So far that's it for this year. I have a couple more plans and I'll post about that tomorrow in the hope that it will spark me on to move them from the planning stage to execution.


Blogger Ana said...

Hi Rayney
Your garden is looking good. I remember you from the C&Z forum. I participated for a while before starting my blog, but now I really have no time. I do read it but have little time to write. Anyway, you might see some of my posts around March.

My blog, Pumpkin Pie Bungalow concentrates more on the cooking simply because, again thanks to Clotilde, I got right smack in the middle of the cooking bloggers. But I also talk a little about renovating my 1937 bungalow and about gardening.

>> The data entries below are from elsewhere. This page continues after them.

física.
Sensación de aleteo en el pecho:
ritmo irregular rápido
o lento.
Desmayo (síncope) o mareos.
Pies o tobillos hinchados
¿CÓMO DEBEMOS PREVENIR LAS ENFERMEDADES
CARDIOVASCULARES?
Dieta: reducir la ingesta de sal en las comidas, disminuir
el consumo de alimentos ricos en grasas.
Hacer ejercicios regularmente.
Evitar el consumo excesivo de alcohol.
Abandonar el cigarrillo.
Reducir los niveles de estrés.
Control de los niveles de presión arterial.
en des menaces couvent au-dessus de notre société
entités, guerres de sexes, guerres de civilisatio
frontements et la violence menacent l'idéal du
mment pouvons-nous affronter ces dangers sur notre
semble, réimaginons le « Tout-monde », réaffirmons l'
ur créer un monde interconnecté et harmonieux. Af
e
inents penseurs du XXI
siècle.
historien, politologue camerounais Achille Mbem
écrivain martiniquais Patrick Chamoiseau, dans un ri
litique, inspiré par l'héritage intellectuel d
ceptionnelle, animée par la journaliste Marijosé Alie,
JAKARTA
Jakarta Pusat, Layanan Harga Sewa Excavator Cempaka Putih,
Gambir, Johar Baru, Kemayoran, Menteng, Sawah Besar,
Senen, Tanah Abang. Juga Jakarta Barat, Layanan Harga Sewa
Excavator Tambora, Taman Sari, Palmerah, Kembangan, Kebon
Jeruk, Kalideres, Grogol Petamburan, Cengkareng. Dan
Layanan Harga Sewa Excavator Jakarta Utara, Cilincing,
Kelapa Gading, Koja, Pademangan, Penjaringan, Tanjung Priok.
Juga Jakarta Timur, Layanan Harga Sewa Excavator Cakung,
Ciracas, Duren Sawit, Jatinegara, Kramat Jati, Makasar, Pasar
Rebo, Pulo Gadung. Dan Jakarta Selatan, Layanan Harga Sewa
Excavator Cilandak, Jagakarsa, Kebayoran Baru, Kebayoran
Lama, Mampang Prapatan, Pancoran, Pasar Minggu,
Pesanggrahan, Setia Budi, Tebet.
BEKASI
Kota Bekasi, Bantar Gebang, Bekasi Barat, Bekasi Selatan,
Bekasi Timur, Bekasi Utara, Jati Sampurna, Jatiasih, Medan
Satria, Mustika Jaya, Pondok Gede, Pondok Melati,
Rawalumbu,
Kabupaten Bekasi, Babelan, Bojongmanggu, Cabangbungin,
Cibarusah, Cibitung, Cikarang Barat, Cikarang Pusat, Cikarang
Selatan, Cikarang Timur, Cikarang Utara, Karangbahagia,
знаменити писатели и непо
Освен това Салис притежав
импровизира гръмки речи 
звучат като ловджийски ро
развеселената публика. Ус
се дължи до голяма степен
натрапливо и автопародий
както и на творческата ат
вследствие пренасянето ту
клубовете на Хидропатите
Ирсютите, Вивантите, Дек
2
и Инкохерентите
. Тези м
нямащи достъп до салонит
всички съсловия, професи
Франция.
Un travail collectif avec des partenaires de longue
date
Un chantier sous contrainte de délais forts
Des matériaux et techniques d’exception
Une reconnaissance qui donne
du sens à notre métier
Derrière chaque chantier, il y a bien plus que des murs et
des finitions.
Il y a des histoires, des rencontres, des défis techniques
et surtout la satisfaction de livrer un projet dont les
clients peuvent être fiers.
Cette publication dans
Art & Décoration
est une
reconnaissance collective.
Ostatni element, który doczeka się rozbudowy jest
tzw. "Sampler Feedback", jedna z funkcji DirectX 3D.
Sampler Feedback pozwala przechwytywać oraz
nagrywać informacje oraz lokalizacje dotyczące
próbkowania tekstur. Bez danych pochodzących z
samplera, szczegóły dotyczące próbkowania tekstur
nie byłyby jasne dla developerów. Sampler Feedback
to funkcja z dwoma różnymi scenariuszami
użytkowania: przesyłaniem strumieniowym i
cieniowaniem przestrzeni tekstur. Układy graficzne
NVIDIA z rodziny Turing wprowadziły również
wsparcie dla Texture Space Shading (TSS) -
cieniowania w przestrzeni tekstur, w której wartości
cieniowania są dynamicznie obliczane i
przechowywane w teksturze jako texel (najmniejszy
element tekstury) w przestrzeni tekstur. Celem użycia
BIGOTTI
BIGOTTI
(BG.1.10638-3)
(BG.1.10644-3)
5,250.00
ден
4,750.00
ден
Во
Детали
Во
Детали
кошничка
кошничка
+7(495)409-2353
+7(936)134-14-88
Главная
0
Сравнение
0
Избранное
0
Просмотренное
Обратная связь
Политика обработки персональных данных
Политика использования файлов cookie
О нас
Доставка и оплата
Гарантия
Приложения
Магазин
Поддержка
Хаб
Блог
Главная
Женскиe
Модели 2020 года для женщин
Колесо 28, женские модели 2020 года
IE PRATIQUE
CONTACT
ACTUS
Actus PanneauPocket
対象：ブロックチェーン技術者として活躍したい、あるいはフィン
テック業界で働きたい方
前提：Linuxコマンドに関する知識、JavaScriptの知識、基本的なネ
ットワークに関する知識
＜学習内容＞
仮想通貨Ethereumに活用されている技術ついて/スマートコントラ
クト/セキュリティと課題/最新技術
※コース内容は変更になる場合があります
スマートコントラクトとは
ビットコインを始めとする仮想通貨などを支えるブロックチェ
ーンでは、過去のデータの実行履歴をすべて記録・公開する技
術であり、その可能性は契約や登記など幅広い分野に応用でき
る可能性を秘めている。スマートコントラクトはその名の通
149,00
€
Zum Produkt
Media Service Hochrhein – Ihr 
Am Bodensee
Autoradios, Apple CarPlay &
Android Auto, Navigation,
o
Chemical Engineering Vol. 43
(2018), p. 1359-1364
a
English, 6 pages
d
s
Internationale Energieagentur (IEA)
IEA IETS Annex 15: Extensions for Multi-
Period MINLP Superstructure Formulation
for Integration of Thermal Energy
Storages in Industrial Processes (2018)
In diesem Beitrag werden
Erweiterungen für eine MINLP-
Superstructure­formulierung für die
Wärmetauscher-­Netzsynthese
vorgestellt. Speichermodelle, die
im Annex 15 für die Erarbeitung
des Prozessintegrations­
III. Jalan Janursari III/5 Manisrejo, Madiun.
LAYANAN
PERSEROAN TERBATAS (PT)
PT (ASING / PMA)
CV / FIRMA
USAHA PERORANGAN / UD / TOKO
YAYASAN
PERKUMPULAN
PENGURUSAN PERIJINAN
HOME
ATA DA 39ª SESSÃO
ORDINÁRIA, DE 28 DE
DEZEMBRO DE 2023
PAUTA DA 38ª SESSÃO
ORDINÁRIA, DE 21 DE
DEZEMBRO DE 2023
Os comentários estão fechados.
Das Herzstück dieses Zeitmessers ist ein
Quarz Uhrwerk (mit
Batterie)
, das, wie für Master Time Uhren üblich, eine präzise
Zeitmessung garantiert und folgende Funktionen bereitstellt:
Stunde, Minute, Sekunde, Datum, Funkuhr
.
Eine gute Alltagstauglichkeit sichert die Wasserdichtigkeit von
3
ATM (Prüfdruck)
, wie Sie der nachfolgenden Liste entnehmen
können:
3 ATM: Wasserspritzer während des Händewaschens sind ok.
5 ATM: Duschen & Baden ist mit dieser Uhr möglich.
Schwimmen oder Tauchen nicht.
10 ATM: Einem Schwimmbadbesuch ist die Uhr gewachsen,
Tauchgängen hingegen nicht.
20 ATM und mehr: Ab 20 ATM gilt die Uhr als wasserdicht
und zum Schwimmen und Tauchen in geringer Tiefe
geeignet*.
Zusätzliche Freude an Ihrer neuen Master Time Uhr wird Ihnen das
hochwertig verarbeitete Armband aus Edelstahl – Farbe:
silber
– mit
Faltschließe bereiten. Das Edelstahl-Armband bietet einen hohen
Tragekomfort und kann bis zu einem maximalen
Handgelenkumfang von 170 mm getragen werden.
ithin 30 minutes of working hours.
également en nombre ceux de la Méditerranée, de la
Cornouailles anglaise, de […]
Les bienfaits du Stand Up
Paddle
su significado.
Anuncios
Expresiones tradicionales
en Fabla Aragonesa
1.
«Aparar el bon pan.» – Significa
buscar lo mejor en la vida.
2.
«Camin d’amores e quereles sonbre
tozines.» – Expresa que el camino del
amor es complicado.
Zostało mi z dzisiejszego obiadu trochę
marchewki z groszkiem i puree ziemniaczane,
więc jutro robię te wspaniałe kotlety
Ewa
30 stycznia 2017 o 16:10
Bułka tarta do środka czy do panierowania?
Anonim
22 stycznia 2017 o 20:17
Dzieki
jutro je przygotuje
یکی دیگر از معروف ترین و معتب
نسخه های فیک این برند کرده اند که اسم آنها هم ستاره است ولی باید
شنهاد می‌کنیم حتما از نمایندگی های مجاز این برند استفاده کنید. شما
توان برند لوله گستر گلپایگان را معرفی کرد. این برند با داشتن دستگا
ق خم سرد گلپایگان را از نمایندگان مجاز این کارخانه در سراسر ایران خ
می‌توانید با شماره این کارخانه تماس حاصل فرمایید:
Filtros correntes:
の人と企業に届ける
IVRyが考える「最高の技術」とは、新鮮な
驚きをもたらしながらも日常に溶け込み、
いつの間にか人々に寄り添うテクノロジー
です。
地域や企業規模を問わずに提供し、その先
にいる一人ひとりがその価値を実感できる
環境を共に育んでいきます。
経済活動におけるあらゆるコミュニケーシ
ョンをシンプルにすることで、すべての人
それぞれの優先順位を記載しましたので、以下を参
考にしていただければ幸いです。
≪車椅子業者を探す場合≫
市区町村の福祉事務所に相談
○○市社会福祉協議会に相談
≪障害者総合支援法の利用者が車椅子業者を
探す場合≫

I envy you guys from California. I am now putting my plants in the ground. I could have started in the last week of May, but my backyard was not ready them. I hope to plant this weekend 2 small grape tomato plants, 3 cucumbers and some fava beans from seed. I am also going to plant 2 grape vines, one white grapes and one red grapes. Hope to make some jam sometime.

As for the age factor, I will be 59 in 3 days. I'm glad I'm in such good company. For a while I thought I was the only one.

10:02 AM  
Blogger Rainey said...

Delighted to hear from you!

I don't have any grapes but I fantasize how cool it would be to build an arbor above our patio table and have grapes growing down through the rafters above our heads. I wish you well with yours!

Is there a link to your blog? I'd love to check it out.